Spherically Symmetric Charge Distribution

[steelclam]

Homework Statement

Consider a spherically symmetric charge distribution [tex] \rho = \rho (r) [/tex]

Homework Equations

By dividing the charge distribution into spherical shells, find the potential [tex] \phi [/tex] and the electric field strength [tex] \bf{E} [/tex] in terms of [tex] \rho (r) [/tex]

The Attempt at a Solution

The given solution is

[tex] \phi (r) = \frac{4 \pi}{r} \int_0^r \rho (r\prime) {r \prime}^2 dr \prime + 4\pi \int_r^\infty \rho (r\prime ) r \prime dr \prime
[/tex]
I just can't understand the separation in two integrals, I think it is not rigorous...by the way the book (Problems in Electrodynamics, Batygin and Toptygin) uses non-SI units.

 

[Nate810]

A:The two integrals are just a consequence of the definition of the electric potential. By definition, the electric potential at a point $P$ due to a point charge $q$ is $\phi = \frac{1}{4\pi \epsilon_0} \frac{q}{r}$, where $r$ is the distance between the point charges.
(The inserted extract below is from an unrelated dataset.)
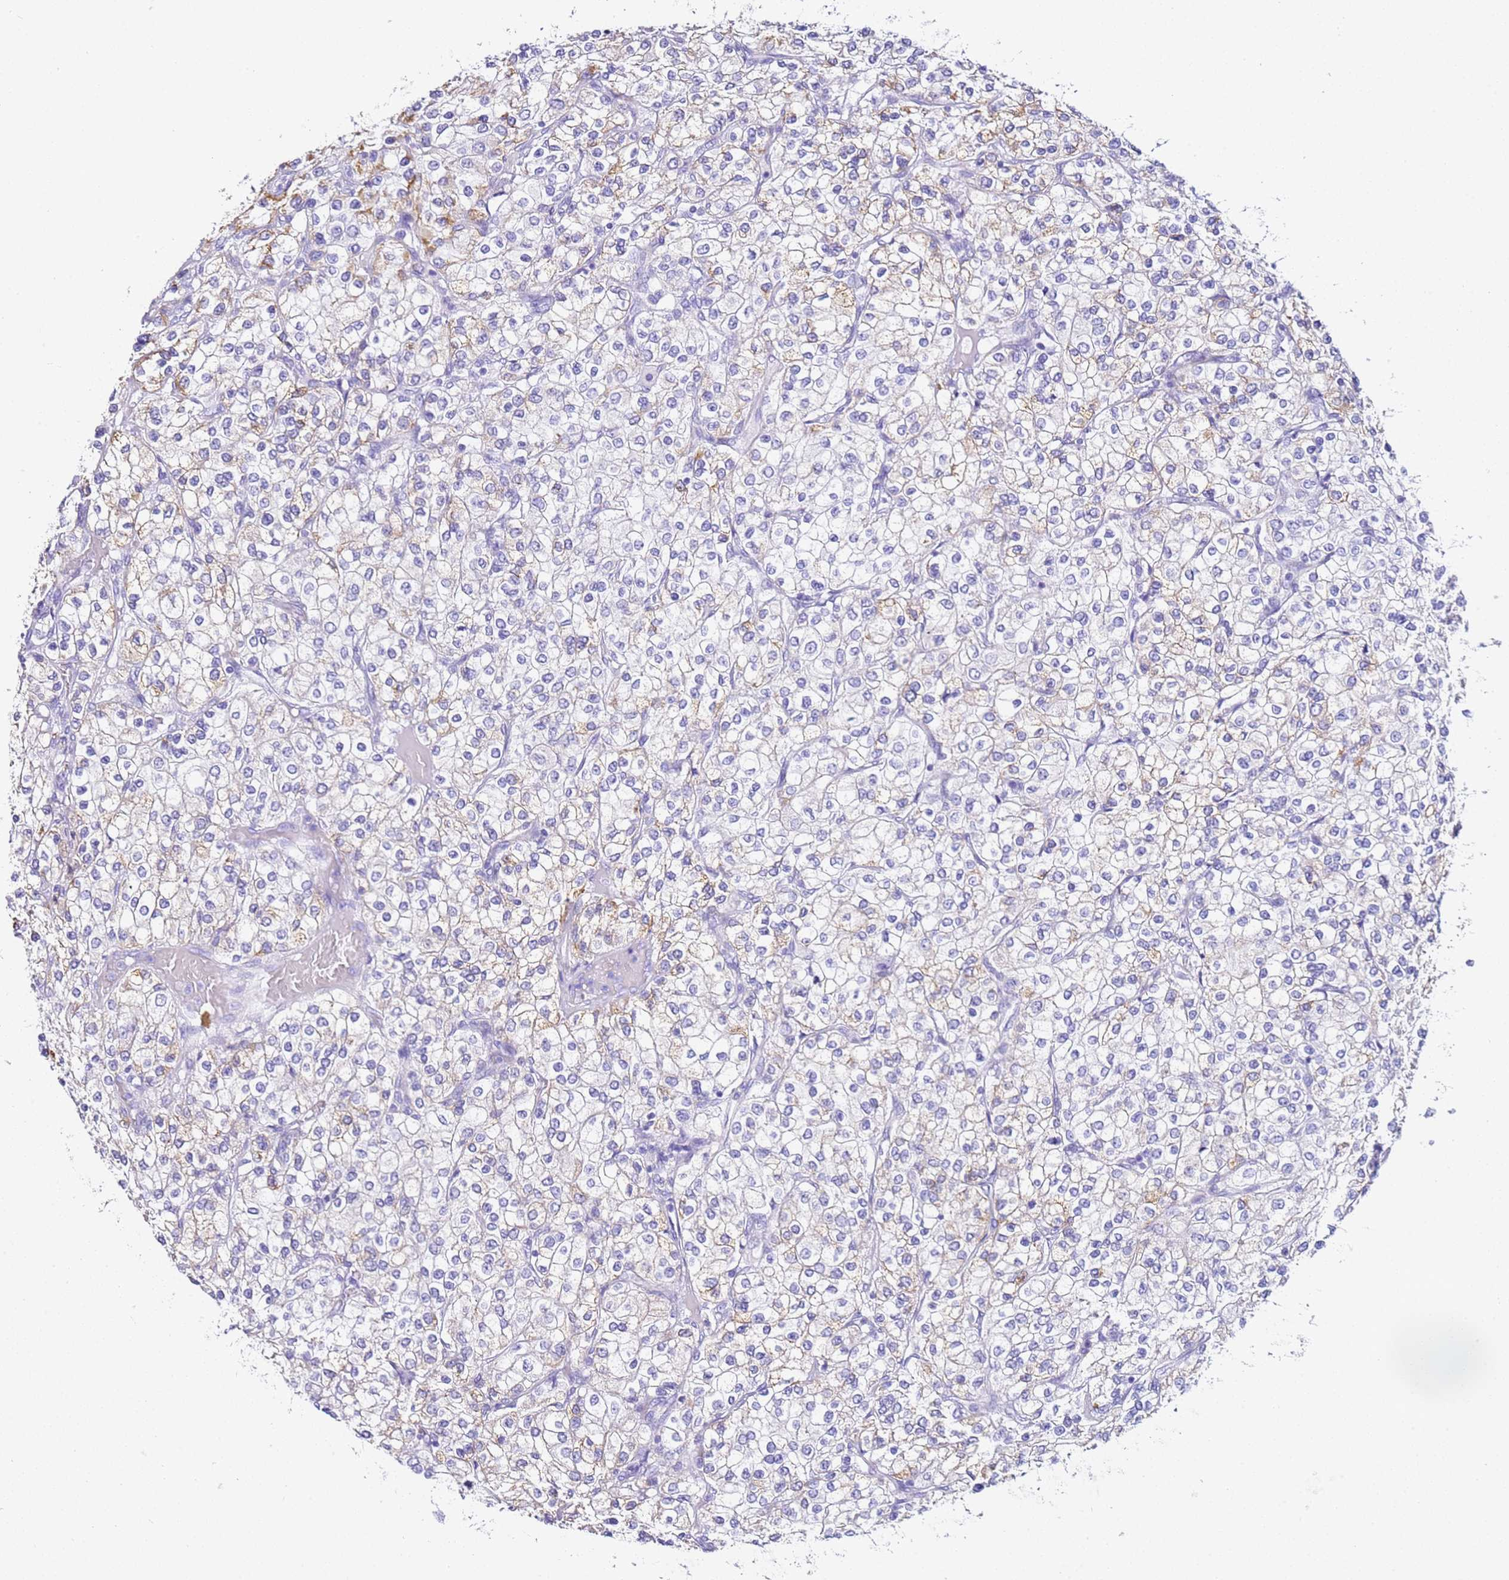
{"staining": {"intensity": "moderate", "quantity": "<25%", "location": "cytoplasmic/membranous"}, "tissue": "renal cancer", "cell_type": "Tumor cells", "image_type": "cancer", "snomed": [{"axis": "morphology", "description": "Adenocarcinoma, NOS"}, {"axis": "topography", "description": "Kidney"}], "caption": "Renal adenocarcinoma tissue shows moderate cytoplasmic/membranous positivity in about <25% of tumor cells", "gene": "PTBP2", "patient": {"sex": "male", "age": 80}}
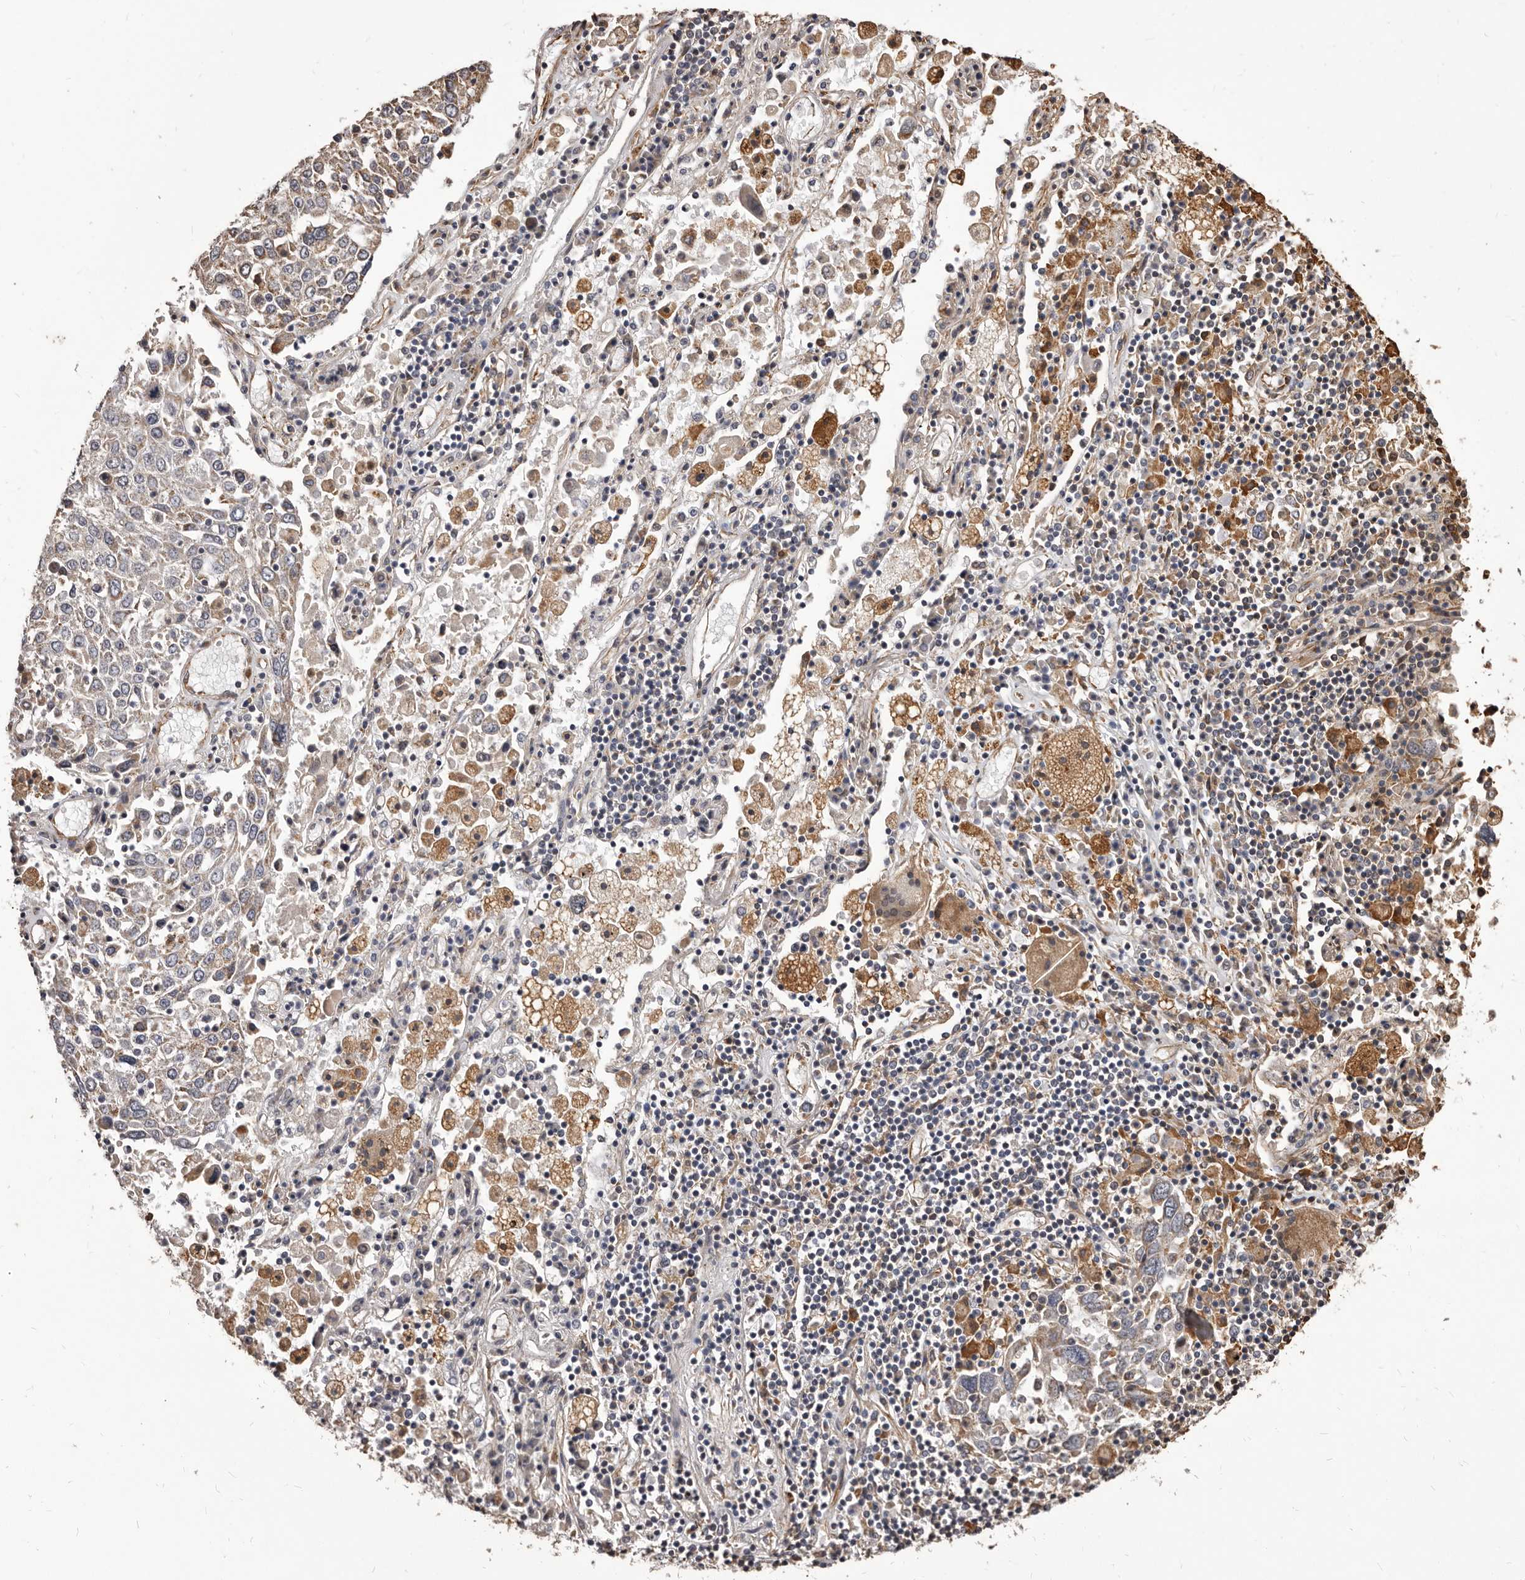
{"staining": {"intensity": "weak", "quantity": "<25%", "location": "cytoplasmic/membranous"}, "tissue": "lung cancer", "cell_type": "Tumor cells", "image_type": "cancer", "snomed": [{"axis": "morphology", "description": "Squamous cell carcinoma, NOS"}, {"axis": "topography", "description": "Lung"}], "caption": "Lung cancer (squamous cell carcinoma) stained for a protein using IHC demonstrates no staining tumor cells.", "gene": "ALPK1", "patient": {"sex": "male", "age": 65}}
Now, when you have an extended charge distribution (as in your case), we have to add the contributions of all the little pieces of charge that are making up the whole charge distribution. This is done by integrating over all the charge elements, i.e. $$\phi(P) = \frac{1}{4 \pi \epsilon_0} \int_{V'} \frac{\rho(r')}{|\vec{r}-\vec{r'}|} dV'$$where the integral is taken over the volume $V'$ containing all the charge elements. In your case, it turns out that the charge distribution is spherically symmetric, and so there is no dependence on the angles in the above integral, and it can be written as$$\phi(P) = \frac{1}{4 \pi \epsilon_0} \int_0^\infty \frac{\rho(r')}{|\vec{r}-\vec{r'}|} 4 \pi r'^2 dr'$$where the integral limits have been changed to go from 0 to $\infty$ since we have considered a spherically symmetric charge distribution. Now, the separate integrals in your solution can be understood if you first split the range of the integral into two parts and then recombine them. That's what has been done in your solution.